Abortion activists in the state said they are hopeful that the legislation will pass, The Narragansett Times reports.

“We’re optimistic,” said Jordan Hevenor, co-director of The Womxn Project. “We feel really good about the momentum and energy surrounding the legislation this year.”

Pro-abortion Democrats control both state houses, and Gov. Gina Raimondo supports it. Lawmakers have indicated that the legislation is a priority, because they are afraid the new conservative U.S. Supreme Court could overturn Roe v. Wade in the near future. 

Sponsors include Kathleen Fogarty (Dist. 35, South Kingstown), Teresa Tanzi (Dist. 34, South Kingstown, Narragansett) and Carol Hagan McEntee (Dist. 33, South Kingstown, Narragansett), and senators Susan Sosnowski (Dist. 37, South Kingstown, New Shoreham) and Bridget Valverde (Dist. 35, East Greenwich, North Kingstown, South Kingstown, Narragansett), according to the report.

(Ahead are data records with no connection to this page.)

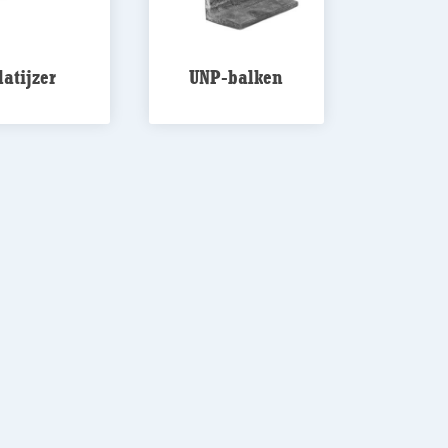
latijzer
UNP-balken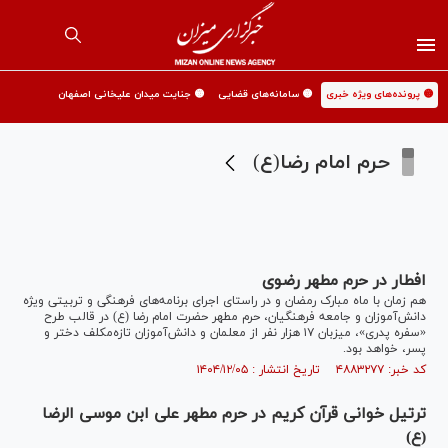
🟡 پرونده‌های ویژه خبری
🟡 سامانه‌های قضایی
🟡 جنایت میدان علیخانی اصفهان
حرم امام رضا(ع)
افطار در حرم مطهر رضوی
هم زمان با ماه مبارک رمضان و در راستای اجرای برنامه‌های فرهنگی و تربیتی ویژه
دانش‌آموزان و جامعه فرهنگیان، حرم مطهر حضرت امام رضا (ع) در قالب طرح
«سفره پدری»، میزبان ۱۷ هزار نفر از معلمان و دانش‌آموزان تازه‌مکلف دختر و
پسر، خواهد بود.
کد خبر: ۴۸۸۳۲۷۷ تاریخ انتشار : ۱۴۰۴/۱۲/۰۵
ترتیل خوانی قرآن کریم در حرم مطهر علی ابن موسی الرضا
(ع)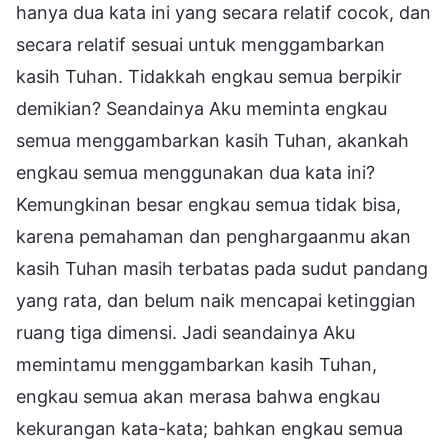
hanya dua kata ini yang secara relatif cocok, dan
secara relatif sesuai untuk menggambarkan
kasih Tuhan. Tidakkah engkau semua berpikir
demikian? Seandainya Aku meminta engkau
semua menggambarkan kasih Tuhan, akankah
engkau semua menggunakan dua kata ini?
Kemungkinan besar engkau semua tidak bisa,
karena pemahaman dan penghargaanmu akan
kasih Tuhan masih terbatas pada sudut pandang
yang rata, dan belum naik mencapai ketinggian
ruang tiga dimensi. Jadi seandainya Aku
memintamu menggambarkan kasih Tuhan,
engkau semua akan merasa bahwa engkau
kekurangan kata-kata; bahkan engkau semua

The Providence Journal reports there are two competing pro-abortion bills in the Rhode Island House. State Rep. Edith Ajello’s bill is the more radically pro-abortion of the two. It also is the one that Planned Parenthood and the American Civil Liberties Union support.

Both bills appear to allow restrictions for late-term abortions, but they add a broad “health” exception for abortions after viability. The exception would allow women to abort unborn babies up to nine months of pregnancy for basically any “health” reason, including “age, economic, social and emotional factors,” a definition given by the U.S. Supreme Court in the case Doe v. Bolton. Ajello’s bill also would allow partial-birth abortions.

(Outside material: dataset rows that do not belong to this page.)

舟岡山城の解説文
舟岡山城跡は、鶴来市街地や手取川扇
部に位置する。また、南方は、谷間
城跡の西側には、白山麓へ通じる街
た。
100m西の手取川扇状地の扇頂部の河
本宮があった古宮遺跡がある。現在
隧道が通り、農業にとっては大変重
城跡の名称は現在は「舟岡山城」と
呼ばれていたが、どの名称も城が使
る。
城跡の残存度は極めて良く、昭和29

Here’s more from the report:

The other, sponsored by the new House labor chairwoman, Anastasia Williams (and four other Mattiello backers), is the more likely of the two to pass in some fashion.

The Williams bill covers some of the same ground, prohibiting the state or “any of its agencies” from interfering with a woman’s decision to terminate a pregnancy “prior to fetal viability,” or “after fetal viability when necessary to preserve the health or life” of the mother.

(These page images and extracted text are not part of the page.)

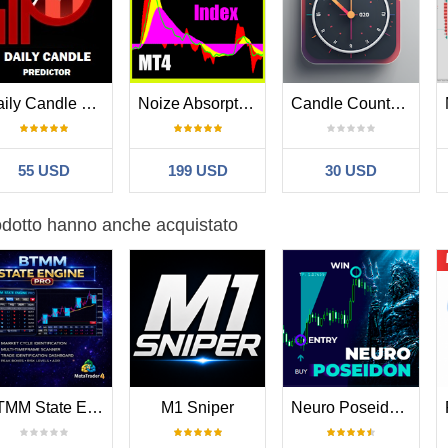
Daily Candle Predictor
Noize Absorption Index MT4
Candle Countdown With Alerts
55 USD
199 USD
30 USD
rodotto hanno anche acquistato
BTMM State Engine Pro MT4
M1 Sniper
Neuro Poseidon MT4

In the lead-up to the rally, the coalition backing Ajello’s bill distributed the reasons the ACLU of Rhode Island says Williams’ bill [H5125] “falls short.”

The ACLU said the Ajello version [H5127] has two main goals: to codify the Roe v. Wade protections and repeal all state statutes that have been deemed unconstitutional but remain on the books.

The Williams bill does not do that, the ACLU said. It instead preserves “two anti-choice measures previously recognized as unconstitutional,” including a “willful killing of unborn quick child” law and a “Partial Birth Abortion Act.”

While both bills would be bad for Rhode Island women and children, Ajello’s bill would be the worst, stripping away even minor, common-sense regulations – ones that a strong majority of Americans support.